Zuschauer: 2563 (PSD Bank Dome, Düsseldorf)
Stimmen zum Spiel:
THW-Toptorschütze Niclas Ekberg: Das war ein richtig hartes Stück Arbeit. Der BHC hat eine sehr disziplinierte Mannschaft, die die Spielzüge einfach durchspielt. Wenn man da nicht zu einhundert Prozent dabei ist, hat der BHC eine sehr gute Quote damit. Heute haben wir uns in einigen Phasen ein bisschen schwergetan, gehen aber zum Glück als Sieger vom Platz. Wir haben auch zu Beginn einen überragenden Angriff gespielt, haben die freistehenden Würfe aber nicht reingemacht. Aber so ist Handball. Manchmal ist der Torwart gut drauf und hält die alle – das war heute so. Wir wollten einfach ruhig bleiben und unser Spiel spielen. Das haben wir dann getan und nehmen die Punkte mit. Wir wollen immer mit dabei sein, wenn es einen Titel zu vergeben gibt. Das ist die DNA des THW Kiel.
BHC-Torwart Christopher Rudeck: Es ist unglaublich bitter, dass wir heute wieder nichts Zählbares mitnehmen konnten. In den sieben Jahren, die ich beim BHC bin, haben wir vielleicht nur zweimal hoch verloren. Alle anderen Spiele liefen so wie das heute. Ich bin sehr enttäuscht, wir wollen den Bock einfach mal umstoßen. Gegen alle anderen Mannschaften haben wir schon gepunktet, wenn man immer wieder so nah dran ist wie heute, tut das sehr weh. Wir haben einen Riesen-Job in der Abwehr gemacht, vorn haben wir leider gegen die Kieler Defensiv-Qualität ein, zwei Bälle zuviel weggegeben und Würfe aufs leere Tor kassiert. Dennoch: Unser Matchplan geht auf, Kleinigkeiten und die individuelle Qualität auf Kieler Seite haben letztlich den Ausschlag gegeben.

## Bereitgestellte Daten:

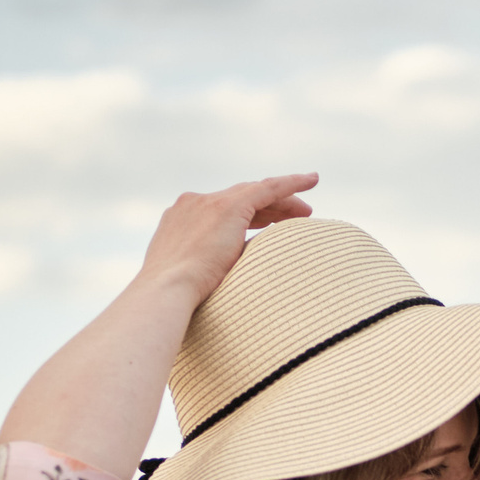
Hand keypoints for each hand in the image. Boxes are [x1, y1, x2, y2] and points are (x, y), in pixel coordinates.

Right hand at [135, 174, 319, 305]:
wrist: (166, 291)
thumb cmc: (177, 300)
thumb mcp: (191, 279)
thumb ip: (209, 269)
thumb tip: (231, 281)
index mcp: (180, 221)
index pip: (220, 211)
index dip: (246, 216)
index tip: (264, 223)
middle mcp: (193, 204)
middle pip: (239, 199)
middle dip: (268, 208)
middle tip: (294, 217)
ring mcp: (208, 202)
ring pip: (255, 193)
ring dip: (283, 202)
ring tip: (306, 213)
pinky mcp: (227, 207)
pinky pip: (268, 188)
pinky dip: (292, 183)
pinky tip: (313, 180)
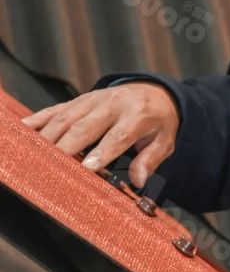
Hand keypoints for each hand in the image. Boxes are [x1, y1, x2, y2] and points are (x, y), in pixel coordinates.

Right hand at [21, 83, 179, 188]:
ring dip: (49, 138)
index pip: (118, 135)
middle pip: (85, 127)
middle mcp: (112, 104)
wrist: (154, 91)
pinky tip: (23, 132)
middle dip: (67, 147)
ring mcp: (91, 100)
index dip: (102, 152)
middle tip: (52, 168)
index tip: (87, 168)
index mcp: (137, 114)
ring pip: (65, 118)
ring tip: (35, 158)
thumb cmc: (157, 122)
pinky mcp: (76, 100)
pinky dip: (37, 120)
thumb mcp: (165, 140)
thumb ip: (151, 159)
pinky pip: (53, 110)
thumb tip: (138, 180)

## Gelesenes anwenden:
- A) Wie lange ist Christopher Rudeck laut dem Textabschnitt schon beim BHC?
- B) Fasse den Textabschnitt in zwei Sätzen zusammen.

## Antworten nacheinander:
- A) Seit sieben Jahren.

- B) THW-Toptorschütze Niclas Ekberg nennt das Spiel vor 2563 Zuschauern im PSD Bank Dome in Düsseldorf ein hartes Stück Arbeit gegen eine sehr disziplinierte BHC-Mannschaft, gegen die Kiel trotz vergebener freier Würfe und eines gut haltenden Torwarts als Sieger vom Platz ging. BHC-Torwart Christopher Rudeck ist sehr enttäuscht, erneut knapp ohne Punkte geblieben zu sein, sieht den eigenen Matchplan aber aufgehen und nennt Kleinigkeiten und die individuelle Kieler Qualität als ausschlaggebend.